Feb 05, 2015
By Bob Komsic
The daughter of a 79-year old Ottawa man’s asking Queen’s Park to grant her dying father health coverage retroactive to last November, even though he’s lived outside Canada for years.
Jim Holt moved to Italy 12 years ago when he remarried after his first wife died.
They split time between Italy and Argentina, his wife’s home country, but made regular visits to Canada to visit his children until last summer when he developed a sore back.
Doctors in Argentina said it was fractured, but when he came to Ottawa last November, he learned it was cancer.
Now the former Canadian fighter pilot and Foreign Affairs officer’s facing $61,000 in medical bills.
His daughter says he paid taxes during the time he lived abroad, so he’s not trying to take advantage of the system.
The family lost a claim before the OHIP Eligibility Review Committee and is now taking the case to the independent Health Services Appeal and Review Board.
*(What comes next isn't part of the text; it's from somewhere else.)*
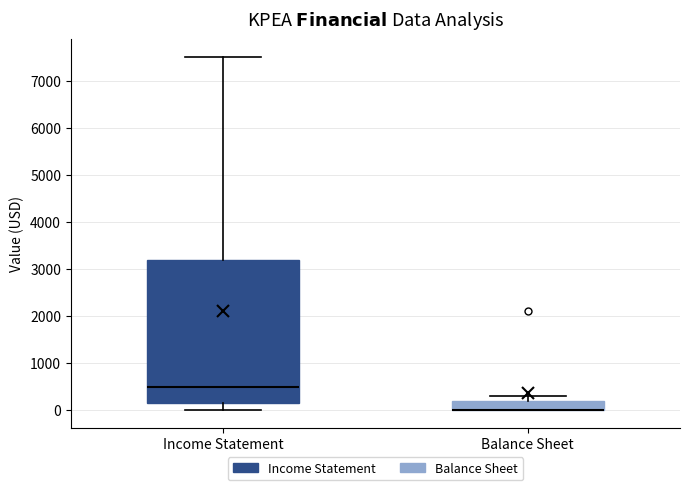

Where does the median line of the box for Income Statement sit on the y-axis? The values are not printed on the chart, so give them approximately, as read against the axis.

500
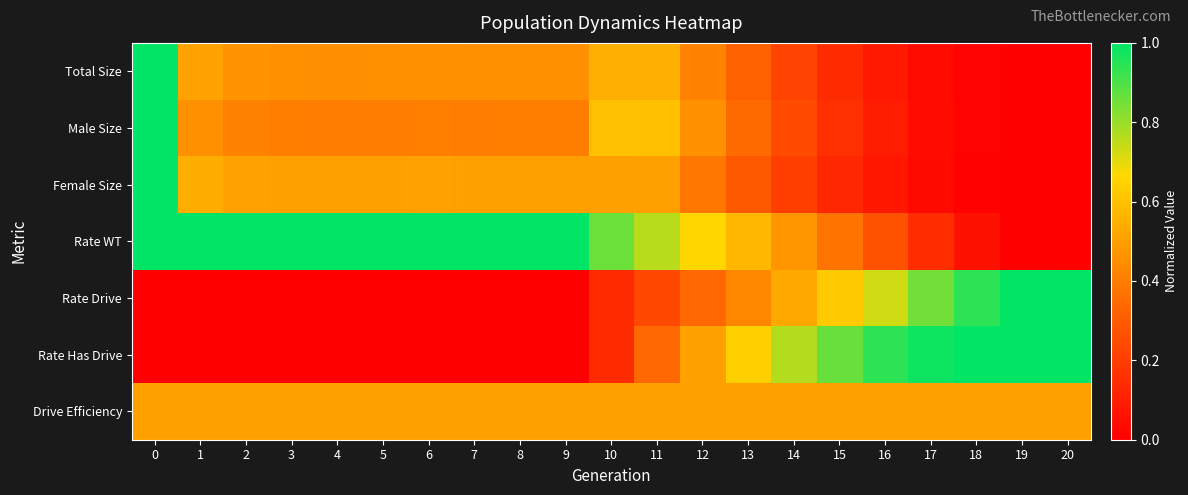

Between 4 and 2, which is larger?

2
In the more than 200 cases it’s heard, not one appeal has been granted.
A spokesperson for the Ministry of Health says there are no provisions in the regulation that allow OHIP coverage to be granted on compassionate grounds or for any other discretionary reason.
A Toronto lawyer representing the family wonders why there’s an appeal process at all if the committee and review board have no power to overturn the law.